She wants more women to run for political office Ms. Lawless, 32, co-author of the book, 'It Takes a Candidate: Why Women Don't Run For Office,' said the three most common reasons that women cite for not running for office are family responsibilities, doubts about their qualifications and that they haven't been specifically asked to run.Well, I'm not so sure I agree.
People don't run for office -- people of both genders -- because they have better things to do with their time, money, efforts and emotions.
People don't run for office because it is a 'sink.' And, the sink (think sink hole) is massive.
The ROI (return on investment) for a campaign is fleeting. It isn't nill. But, the return is but a fraction of what is invested into the endeavor.
As to being asked to run, I think it is more telling when there are those who ask you NOT to run. I've been asked to NOT run for office many times. And, around western PA, the really interesting conversations happen when folks are bumped from campaigns, elbowed out, discounted as being "nutso", and are given perks to bail out.
Furthermore, there are plenty of times when I've seen people beg others to run -- only to be upset later. I've asked others to run for office. I've done that a lot. I've recruited candidates. But, I've not gone to great lengths to get them to run. I won't be a beggar to get a candidate into the public limelight. And, what does that say when there are others who are asked to run by having their arm twisted -- rather than being self appointed.
You need to know what you're getting into by being a candidate. Think it through. Think it through with others. Ask questions. I'll visit with you. But make your own decisions. And, make your own decisions to not run as well.
You can run to a problem. You can run from a problem. Or, you can stand and face the problem. Or, stand and face other directions. Life isn't generally an "ON" vs. "OFF" decision as there is a third option of "NEITHER."
I've got better things to do in life as well. But sure, I can stand from office, but at the same time I can do part of it from New Zealand.
Another huge problem as to why people don't run for office -- men and women -- is the media. In Pittsburgh, the media is a big, big problem. The is little trust there.
I feel that more people would get interested in running for office if there was more trust in the fourth estate. I'm talking about the local newspapers, radio shows, TV shows and bloggers (all new media) could be counted upon and trusted.
In other cities, with better media trust, the coverage is such that opportunities are presented to candidates to get their messages out to the people. With the universal understanding of better media dealings comes the associated opportunities of getting better candidates to enter the process.
We have people winning Pittsburgh elections who do NOT have web sites, could NOT build a web site, and can't get media coverage. They are flying under the radar, by design. They rely upon a few key alliances. They run under a party banner and can thrive when there are little hopes of being exposed. This angle of attack for candidates and campaigns is alive and well in Pittsburgh, sadly. They don't have a story to tell. They don't have solutions to deliver. And, they don't have the skills and tools to bring to the job at hand.

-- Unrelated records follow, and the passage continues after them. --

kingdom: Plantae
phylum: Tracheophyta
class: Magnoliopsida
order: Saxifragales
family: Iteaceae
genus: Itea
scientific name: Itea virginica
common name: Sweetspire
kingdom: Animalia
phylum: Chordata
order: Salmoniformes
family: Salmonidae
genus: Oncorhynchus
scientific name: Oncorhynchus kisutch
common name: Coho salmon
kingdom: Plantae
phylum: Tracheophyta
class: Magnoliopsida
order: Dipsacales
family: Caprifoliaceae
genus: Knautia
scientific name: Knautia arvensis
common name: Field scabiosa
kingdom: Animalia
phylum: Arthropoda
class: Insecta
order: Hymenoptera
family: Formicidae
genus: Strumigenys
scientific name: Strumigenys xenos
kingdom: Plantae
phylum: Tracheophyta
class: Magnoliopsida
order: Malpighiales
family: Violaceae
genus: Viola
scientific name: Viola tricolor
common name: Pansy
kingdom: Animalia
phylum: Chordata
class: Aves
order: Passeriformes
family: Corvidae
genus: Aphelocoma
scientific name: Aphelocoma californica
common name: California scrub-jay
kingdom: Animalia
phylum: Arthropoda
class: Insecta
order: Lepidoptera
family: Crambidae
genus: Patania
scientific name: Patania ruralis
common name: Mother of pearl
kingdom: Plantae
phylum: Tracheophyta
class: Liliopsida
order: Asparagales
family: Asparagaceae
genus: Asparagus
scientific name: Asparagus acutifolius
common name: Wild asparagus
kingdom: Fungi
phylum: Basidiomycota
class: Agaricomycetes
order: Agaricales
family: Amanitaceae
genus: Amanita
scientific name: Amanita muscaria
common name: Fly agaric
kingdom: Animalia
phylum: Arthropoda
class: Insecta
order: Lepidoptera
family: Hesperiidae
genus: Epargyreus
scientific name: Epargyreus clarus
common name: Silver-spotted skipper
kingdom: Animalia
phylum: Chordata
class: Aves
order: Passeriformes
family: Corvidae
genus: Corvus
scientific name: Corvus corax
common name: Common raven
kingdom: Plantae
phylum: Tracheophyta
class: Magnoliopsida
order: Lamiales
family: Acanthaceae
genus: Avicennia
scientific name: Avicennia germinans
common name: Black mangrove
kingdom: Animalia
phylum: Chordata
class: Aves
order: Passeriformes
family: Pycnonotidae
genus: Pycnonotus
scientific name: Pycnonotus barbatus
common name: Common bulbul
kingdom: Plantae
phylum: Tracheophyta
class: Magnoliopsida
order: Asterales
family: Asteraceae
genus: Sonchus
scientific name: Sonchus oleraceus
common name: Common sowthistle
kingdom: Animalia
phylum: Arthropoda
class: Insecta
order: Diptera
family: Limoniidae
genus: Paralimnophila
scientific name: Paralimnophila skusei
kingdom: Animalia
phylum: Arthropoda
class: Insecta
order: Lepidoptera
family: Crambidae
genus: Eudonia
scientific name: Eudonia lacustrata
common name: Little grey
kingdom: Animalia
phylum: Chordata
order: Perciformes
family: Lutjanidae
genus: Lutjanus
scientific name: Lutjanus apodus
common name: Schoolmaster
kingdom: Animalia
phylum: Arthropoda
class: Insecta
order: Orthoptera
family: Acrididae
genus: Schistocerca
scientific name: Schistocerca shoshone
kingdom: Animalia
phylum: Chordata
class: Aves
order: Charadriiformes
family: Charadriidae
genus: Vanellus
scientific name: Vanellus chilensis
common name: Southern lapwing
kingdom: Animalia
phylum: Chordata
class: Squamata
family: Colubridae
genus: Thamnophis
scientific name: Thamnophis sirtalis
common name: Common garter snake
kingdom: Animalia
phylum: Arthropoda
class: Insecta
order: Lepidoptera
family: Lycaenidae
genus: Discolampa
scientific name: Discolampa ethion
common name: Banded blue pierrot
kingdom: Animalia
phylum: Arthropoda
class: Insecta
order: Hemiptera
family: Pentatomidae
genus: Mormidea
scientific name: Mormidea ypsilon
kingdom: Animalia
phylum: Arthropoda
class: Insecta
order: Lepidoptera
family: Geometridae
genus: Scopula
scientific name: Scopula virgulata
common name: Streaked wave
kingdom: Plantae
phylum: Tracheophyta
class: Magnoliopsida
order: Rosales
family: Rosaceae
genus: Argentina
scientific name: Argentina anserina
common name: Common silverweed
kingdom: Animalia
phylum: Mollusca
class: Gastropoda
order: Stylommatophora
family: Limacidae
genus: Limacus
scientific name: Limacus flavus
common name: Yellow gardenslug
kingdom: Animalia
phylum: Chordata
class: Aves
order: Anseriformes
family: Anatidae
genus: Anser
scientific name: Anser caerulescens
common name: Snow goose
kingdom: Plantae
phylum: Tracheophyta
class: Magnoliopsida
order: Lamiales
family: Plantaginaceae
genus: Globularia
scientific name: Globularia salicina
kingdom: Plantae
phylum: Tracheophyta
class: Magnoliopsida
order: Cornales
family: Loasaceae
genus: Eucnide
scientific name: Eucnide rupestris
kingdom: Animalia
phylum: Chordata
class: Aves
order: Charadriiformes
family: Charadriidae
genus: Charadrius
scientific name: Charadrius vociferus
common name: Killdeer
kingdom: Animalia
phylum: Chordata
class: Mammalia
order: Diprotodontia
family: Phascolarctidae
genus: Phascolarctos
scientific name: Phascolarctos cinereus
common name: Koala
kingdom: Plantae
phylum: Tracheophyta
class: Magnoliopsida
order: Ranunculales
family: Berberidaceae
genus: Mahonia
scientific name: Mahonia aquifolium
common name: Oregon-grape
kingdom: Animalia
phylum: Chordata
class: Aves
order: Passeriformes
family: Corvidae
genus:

Our political landscape in Pittsburgh isn't healthy in terms of its coverage of candidates and campaigns. Hence, we have what we have -- too often. This is the same concept that frustrated Bill Peduto. He pulled out -- because of this very reason.
Furthermore, DeSantis can run, because of this very reason.
This needs to be fixed, and our best hope is to fix it ourselves with a 'surge' in online communications. Bloggers have done a great deal to help in these areas in recent times. But, there is still a lot to do.
Of interest in the article is the mention of children. Humm. Only three men mentioned "it" -- in surveys of thousands of men and women running for office. That is a telling fact that doesn't fit with my situation. I'm a man but I'm talking about children, kids, the youth and the future -- all the time. I don't ONLY talk about my kids and our kids -- but it is a pressing theme for justification of my acts and what I'm about.
A big part of the reasoning for my decisions to stand for office is children. I want our world and our city to thrive so our kids can enjoy opportunities here and be free to make their own lives for themselves without departing the region.
The comes the end of the story. The "punch line."
B.S. Talk about holding up to an unrealistic bar is followed with an unrealistic statement.
"Any man will run for office, but women hold themselves up to an unrealistic bar," she said. "When women run, women win."
How about this instead. "We all win when women run." Or better, "We all win when good people become candidates more often." Or better said for Pittsburgh, "We all lose when nobody runs because nobody gets coverage."